Contributions by other people



Gary Barwin

For A Number of Years

I found a moustache by the side of the road, kept it in a jar on my desk. I punched holes in the jar's lid, provided it adequate food. All afternoon I watched as the hairs of the moustache swayed like a miniature field of dark wheat, but then just before supper a stillness came over the jar as if a grim frost had passed through. After several days, I buried the jar beneath the roots of a tree by a barbershop.

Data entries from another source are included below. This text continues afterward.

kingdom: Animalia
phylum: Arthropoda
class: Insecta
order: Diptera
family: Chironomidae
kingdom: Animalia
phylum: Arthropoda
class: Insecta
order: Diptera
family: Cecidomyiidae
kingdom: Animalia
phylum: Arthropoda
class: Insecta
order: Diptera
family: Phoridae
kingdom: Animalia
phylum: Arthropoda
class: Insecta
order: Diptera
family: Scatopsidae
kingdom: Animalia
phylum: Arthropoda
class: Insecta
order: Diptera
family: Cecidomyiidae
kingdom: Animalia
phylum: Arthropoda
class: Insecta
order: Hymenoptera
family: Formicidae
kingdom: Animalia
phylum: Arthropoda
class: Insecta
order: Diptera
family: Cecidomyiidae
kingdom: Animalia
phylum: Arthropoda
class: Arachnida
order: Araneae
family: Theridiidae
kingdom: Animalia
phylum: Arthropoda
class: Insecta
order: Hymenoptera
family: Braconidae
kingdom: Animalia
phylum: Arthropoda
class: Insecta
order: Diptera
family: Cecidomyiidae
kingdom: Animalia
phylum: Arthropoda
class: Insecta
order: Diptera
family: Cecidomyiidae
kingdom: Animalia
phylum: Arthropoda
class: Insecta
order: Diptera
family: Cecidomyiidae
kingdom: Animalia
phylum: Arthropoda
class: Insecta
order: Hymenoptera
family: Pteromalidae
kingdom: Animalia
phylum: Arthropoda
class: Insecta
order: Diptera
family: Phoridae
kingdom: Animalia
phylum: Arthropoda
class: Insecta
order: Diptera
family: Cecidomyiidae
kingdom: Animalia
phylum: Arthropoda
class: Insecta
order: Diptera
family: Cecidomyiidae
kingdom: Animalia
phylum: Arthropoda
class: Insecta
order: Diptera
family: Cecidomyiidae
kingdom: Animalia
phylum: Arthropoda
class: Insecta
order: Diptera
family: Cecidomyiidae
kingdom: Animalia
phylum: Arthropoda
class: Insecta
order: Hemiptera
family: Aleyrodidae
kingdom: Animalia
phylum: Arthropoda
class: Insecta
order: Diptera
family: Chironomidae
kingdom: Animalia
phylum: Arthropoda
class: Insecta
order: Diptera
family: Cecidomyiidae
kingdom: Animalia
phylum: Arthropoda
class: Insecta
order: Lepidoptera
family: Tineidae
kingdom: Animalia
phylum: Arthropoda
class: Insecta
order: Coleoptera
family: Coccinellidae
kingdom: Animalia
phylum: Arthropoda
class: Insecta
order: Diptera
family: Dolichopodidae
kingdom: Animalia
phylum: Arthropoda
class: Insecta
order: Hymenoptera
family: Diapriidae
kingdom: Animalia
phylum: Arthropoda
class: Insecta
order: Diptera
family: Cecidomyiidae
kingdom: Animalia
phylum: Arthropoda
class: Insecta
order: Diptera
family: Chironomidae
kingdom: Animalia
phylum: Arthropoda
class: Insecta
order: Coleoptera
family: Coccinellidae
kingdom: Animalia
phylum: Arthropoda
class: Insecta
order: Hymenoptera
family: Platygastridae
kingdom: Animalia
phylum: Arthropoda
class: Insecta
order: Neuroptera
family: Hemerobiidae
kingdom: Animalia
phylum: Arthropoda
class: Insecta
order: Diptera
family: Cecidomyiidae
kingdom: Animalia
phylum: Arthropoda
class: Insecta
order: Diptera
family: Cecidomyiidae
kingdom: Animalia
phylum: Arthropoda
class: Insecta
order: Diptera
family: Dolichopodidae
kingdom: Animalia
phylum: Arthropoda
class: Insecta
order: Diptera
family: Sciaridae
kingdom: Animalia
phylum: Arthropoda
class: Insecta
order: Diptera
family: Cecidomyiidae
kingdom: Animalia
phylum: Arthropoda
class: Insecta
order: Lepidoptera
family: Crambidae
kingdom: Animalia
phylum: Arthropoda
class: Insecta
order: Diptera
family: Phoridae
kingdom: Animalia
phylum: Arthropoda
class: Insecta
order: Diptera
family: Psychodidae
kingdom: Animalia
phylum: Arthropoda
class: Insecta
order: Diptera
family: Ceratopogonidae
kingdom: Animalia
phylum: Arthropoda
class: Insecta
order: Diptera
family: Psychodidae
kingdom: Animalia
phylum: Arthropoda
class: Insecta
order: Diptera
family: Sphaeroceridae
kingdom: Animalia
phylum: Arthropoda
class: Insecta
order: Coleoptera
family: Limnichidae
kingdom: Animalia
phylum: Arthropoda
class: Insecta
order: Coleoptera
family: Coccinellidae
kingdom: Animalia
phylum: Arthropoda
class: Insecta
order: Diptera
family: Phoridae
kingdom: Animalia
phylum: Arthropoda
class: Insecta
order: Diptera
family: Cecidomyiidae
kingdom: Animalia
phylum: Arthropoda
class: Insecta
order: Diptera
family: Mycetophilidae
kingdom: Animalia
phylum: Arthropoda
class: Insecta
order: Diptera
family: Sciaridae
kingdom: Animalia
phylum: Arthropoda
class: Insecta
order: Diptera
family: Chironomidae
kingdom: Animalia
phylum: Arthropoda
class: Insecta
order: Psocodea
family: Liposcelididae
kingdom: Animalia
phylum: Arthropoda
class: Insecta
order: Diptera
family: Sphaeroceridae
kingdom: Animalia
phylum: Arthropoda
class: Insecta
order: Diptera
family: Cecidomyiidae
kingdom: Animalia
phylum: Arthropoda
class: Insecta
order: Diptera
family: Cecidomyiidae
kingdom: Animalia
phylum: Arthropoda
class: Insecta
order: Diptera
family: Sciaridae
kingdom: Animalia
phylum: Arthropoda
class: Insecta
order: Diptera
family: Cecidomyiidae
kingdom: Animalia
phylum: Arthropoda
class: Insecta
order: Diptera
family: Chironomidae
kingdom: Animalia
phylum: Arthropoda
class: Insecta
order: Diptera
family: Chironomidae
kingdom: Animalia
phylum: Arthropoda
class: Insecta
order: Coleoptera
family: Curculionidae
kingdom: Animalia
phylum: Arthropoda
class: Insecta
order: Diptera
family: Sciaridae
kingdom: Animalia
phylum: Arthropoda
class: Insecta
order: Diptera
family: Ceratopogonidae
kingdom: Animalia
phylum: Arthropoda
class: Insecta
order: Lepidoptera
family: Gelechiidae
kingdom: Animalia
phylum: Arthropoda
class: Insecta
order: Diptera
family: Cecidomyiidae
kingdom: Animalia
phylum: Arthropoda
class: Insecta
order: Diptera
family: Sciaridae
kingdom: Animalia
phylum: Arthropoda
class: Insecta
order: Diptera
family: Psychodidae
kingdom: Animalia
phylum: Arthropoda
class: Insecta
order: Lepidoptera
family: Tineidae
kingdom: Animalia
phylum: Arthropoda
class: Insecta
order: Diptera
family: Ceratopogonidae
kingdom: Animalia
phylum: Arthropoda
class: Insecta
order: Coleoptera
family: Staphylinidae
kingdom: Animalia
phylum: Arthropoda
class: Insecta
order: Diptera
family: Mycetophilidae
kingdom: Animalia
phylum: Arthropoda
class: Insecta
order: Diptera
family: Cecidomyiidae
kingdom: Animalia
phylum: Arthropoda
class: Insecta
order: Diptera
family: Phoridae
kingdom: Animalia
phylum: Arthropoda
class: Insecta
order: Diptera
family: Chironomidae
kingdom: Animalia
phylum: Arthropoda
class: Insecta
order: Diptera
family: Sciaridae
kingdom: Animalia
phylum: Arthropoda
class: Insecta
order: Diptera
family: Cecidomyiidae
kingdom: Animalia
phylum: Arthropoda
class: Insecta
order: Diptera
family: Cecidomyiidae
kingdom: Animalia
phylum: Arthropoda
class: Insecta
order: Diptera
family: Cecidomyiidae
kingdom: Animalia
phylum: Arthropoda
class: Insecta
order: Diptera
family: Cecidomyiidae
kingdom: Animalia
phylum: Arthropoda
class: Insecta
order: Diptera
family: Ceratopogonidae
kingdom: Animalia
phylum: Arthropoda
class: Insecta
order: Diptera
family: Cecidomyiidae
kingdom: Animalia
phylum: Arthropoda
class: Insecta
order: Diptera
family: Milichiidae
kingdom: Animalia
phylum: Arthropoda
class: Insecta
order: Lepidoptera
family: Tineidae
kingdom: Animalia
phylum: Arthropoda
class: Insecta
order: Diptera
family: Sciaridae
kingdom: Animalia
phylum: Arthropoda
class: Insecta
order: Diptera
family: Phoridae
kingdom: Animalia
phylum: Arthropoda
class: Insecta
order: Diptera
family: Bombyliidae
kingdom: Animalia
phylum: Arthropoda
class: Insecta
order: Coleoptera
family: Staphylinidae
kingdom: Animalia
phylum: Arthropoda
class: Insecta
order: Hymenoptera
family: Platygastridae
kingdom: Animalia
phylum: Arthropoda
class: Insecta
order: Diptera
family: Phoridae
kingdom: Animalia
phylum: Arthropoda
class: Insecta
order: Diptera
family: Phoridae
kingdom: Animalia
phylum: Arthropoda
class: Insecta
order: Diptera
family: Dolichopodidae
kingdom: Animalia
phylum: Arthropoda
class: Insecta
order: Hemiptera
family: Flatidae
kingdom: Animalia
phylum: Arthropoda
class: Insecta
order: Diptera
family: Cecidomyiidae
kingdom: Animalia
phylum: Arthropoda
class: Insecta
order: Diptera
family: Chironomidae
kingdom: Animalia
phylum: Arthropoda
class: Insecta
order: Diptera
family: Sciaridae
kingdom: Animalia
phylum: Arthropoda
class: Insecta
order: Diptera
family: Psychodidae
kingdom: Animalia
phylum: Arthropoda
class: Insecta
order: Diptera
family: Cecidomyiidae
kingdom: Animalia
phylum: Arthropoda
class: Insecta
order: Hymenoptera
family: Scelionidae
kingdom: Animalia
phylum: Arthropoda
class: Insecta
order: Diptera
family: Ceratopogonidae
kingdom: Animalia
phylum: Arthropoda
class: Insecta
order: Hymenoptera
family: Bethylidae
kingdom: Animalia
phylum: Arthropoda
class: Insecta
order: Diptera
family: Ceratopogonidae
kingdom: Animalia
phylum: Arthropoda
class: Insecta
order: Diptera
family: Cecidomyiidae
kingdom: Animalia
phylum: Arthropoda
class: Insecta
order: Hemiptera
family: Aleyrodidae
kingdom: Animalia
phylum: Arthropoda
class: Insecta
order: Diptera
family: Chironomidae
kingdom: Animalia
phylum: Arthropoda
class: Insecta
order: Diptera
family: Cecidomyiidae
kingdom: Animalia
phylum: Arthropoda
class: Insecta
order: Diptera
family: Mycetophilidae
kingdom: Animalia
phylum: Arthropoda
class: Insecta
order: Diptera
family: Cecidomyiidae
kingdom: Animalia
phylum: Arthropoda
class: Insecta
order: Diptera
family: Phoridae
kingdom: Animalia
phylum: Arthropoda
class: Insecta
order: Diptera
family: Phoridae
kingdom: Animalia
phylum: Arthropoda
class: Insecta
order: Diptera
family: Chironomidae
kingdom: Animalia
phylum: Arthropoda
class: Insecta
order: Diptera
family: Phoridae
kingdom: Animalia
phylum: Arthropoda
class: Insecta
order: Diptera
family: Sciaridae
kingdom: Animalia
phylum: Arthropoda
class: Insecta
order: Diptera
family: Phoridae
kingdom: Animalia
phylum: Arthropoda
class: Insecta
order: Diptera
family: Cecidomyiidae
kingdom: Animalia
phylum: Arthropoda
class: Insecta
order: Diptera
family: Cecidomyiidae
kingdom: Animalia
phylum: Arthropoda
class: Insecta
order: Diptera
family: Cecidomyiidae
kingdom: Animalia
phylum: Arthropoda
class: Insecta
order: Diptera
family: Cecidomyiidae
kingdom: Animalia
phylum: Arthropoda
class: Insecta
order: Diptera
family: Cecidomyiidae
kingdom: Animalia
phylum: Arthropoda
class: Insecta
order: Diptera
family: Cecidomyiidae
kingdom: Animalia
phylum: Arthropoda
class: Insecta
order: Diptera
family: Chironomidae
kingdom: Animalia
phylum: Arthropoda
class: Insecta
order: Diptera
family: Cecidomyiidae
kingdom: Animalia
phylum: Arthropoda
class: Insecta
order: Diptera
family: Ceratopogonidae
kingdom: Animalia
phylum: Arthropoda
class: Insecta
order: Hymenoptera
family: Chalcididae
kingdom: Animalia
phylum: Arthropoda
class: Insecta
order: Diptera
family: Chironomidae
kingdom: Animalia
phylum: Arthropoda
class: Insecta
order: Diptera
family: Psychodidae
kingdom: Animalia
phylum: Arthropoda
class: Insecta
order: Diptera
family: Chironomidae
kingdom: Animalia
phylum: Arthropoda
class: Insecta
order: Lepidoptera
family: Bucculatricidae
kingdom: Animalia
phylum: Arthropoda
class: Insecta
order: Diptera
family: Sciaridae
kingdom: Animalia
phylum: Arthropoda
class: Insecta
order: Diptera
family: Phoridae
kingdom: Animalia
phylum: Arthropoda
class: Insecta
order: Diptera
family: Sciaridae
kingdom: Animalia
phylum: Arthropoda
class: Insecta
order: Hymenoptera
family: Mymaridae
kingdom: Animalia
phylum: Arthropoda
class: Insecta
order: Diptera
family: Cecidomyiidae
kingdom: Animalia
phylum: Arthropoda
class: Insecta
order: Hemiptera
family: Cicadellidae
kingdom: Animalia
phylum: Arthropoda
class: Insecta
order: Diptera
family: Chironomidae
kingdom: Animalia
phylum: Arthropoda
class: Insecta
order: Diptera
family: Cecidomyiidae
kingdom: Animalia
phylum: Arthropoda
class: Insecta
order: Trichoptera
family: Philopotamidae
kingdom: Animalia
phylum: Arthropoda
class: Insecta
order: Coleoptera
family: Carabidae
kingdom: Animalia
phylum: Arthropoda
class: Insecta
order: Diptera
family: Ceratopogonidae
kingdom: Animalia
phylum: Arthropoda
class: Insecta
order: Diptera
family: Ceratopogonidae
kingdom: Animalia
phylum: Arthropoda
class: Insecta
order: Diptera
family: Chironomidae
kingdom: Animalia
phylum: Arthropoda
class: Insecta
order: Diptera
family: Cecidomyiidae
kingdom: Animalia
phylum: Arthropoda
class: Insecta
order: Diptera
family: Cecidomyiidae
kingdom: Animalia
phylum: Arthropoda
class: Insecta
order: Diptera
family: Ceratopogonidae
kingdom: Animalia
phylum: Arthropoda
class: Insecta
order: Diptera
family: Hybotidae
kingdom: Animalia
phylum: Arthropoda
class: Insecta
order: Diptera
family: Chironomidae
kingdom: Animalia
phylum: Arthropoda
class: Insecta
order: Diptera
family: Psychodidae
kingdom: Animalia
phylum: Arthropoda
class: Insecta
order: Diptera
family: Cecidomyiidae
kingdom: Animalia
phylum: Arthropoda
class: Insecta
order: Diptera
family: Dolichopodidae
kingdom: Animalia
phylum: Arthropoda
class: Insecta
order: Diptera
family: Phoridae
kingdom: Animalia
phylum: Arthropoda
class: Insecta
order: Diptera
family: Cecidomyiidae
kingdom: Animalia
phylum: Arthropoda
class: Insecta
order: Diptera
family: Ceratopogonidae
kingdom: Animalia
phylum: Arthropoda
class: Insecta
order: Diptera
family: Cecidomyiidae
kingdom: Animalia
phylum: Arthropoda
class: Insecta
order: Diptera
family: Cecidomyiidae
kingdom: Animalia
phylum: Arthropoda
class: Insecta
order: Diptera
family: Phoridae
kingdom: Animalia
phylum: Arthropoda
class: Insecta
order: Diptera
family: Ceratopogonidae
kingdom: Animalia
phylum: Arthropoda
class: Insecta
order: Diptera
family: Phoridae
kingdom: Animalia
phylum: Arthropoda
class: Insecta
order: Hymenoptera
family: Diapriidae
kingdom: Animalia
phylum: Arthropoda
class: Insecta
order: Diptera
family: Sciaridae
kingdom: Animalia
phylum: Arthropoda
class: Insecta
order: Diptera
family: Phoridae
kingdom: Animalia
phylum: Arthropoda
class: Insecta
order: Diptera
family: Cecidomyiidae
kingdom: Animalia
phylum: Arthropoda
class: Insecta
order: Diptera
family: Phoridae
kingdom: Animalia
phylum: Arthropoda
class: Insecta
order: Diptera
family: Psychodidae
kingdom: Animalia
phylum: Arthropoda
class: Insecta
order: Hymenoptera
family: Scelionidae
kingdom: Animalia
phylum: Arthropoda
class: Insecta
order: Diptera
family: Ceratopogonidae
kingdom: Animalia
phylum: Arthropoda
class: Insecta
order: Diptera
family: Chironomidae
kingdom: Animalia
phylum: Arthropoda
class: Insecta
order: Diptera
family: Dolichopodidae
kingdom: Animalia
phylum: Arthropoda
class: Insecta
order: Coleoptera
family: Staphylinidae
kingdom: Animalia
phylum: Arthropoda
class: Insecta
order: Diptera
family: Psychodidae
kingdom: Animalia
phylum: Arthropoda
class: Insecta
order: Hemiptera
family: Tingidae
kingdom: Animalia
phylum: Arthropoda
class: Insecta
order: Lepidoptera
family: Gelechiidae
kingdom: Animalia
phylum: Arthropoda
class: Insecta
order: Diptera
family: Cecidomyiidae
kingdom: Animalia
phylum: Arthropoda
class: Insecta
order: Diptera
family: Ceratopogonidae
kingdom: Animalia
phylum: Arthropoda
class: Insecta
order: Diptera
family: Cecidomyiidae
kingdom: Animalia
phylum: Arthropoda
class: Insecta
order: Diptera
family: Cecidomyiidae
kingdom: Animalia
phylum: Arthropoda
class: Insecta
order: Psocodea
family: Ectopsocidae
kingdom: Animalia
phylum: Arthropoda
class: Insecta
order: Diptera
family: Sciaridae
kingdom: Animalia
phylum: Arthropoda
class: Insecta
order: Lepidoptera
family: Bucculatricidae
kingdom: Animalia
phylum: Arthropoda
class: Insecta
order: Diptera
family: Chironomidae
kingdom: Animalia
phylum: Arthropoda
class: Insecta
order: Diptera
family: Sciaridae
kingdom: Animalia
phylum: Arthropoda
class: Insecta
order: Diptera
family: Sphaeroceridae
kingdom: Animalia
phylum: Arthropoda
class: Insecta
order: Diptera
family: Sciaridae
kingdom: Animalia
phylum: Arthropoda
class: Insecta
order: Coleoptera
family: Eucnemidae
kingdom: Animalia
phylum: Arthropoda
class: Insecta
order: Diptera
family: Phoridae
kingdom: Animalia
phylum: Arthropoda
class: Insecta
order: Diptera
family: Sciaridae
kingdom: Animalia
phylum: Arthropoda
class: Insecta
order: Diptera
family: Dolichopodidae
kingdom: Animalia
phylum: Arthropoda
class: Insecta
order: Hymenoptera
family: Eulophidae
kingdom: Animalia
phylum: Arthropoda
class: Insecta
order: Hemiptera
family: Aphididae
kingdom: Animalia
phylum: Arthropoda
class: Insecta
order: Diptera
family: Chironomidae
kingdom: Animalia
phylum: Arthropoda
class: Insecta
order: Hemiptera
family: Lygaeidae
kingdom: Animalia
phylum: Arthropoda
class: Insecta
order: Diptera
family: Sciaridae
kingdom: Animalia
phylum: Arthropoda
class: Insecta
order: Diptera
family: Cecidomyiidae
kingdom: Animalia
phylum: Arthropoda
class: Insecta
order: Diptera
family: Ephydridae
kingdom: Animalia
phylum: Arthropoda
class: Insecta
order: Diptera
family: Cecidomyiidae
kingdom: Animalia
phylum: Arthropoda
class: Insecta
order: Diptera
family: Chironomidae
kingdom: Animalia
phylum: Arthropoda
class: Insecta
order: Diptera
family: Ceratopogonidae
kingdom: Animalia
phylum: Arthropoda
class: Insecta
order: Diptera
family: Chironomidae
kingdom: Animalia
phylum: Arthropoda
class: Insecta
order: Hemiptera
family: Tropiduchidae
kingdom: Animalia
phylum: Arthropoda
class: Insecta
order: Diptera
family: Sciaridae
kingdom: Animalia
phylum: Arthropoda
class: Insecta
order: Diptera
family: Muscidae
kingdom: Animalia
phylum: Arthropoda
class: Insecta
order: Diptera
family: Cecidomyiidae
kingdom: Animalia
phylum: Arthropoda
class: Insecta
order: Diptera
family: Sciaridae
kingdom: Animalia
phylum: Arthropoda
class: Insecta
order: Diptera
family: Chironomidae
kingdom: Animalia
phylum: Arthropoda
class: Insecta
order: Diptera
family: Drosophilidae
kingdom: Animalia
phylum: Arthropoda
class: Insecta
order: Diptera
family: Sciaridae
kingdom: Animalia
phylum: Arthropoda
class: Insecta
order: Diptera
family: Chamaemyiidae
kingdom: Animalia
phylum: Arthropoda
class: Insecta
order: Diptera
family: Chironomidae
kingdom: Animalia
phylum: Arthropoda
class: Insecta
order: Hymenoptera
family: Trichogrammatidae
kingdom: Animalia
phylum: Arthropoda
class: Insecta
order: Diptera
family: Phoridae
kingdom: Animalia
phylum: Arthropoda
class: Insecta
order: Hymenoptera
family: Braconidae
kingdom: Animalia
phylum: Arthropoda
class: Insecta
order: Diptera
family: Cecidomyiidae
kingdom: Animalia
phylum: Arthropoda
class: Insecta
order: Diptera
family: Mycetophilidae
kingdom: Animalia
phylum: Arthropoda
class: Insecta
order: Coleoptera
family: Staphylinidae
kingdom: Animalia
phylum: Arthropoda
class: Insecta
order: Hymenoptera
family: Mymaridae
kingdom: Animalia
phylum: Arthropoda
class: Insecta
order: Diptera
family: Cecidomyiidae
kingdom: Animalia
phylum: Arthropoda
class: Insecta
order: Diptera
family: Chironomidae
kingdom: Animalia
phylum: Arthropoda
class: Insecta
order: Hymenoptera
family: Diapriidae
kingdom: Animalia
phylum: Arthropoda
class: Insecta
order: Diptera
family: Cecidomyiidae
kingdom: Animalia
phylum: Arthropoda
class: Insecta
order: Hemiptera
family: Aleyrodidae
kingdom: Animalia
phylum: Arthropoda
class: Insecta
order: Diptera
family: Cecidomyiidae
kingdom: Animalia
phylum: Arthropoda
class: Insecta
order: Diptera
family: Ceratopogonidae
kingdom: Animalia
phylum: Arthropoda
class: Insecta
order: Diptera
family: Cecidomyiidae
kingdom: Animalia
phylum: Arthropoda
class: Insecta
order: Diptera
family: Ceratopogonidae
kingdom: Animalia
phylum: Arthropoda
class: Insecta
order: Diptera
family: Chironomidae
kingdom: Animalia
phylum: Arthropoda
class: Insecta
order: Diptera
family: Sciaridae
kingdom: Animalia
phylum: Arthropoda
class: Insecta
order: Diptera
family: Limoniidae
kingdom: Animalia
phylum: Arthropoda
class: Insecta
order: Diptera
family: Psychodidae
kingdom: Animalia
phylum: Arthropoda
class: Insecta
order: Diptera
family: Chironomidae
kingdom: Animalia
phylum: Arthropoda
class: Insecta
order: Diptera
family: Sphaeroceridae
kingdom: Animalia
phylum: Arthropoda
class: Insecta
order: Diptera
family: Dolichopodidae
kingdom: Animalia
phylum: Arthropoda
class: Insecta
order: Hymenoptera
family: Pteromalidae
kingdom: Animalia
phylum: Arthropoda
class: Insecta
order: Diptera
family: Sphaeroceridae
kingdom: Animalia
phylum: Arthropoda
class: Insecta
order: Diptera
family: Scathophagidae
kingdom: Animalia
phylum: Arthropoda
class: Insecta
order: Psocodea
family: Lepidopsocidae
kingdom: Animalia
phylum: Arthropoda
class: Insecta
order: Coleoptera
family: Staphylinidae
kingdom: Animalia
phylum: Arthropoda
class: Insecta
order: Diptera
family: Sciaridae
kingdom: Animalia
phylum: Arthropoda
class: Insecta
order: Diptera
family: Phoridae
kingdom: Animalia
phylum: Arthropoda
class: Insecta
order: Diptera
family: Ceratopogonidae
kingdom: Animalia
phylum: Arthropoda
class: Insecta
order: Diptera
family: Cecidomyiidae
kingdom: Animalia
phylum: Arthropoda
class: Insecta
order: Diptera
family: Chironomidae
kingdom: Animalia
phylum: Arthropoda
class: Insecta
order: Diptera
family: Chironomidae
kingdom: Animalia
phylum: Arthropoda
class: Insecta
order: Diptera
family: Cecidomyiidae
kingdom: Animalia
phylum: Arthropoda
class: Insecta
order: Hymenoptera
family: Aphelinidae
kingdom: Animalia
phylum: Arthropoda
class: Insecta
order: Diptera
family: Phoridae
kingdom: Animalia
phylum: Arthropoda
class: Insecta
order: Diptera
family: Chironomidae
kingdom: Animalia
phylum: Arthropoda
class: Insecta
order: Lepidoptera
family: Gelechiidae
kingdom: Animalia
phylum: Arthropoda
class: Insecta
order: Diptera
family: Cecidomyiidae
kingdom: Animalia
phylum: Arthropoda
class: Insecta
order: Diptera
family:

Though I looked for hours in the roadside grass, I could not find another moustache. Instead, I attempted to will a moustache to appear on the face of my younger brother. I would stare at him through dinner as he ate his potatoes, boiled chicken or jello. At night I'd throw bottles of Aqua Velva into the river, watch them bob then splinter on the rocks. Though my brother was only nine and already as tall as me, I tried to hasten his growth, adding the appropriate substances to his breakfast. But nothing it seemed would make a moustache appear -- not bedrest, not a stay in the hospital overnight.

At school, moustaches began to appear on the faces of boys in my class. I did not feel that I was responsible for these unnecessary growths. I had desired but a single moustache, which I felt was reasonable, not so immodest as an entire eighth-grade crop.

I decided in secret to try cultivating a moustache upon my own lip. I prayed for it to grow. I stole my father's razor, mixed his hairspray with milk. I spent time with my grandad, walked by bars. I felt certain that when spring came, my moustache would grow.

By February, I noticed a certain growth on my lip, one that wouldn't wash off. I was unable to harvest this pale corn. It grew all summer, until it began to curl. I was given a shaving kit and with this was finally able to collect and store this more robust growth in a jar, where it lead a happy, though fairly quiet life, for a number of years.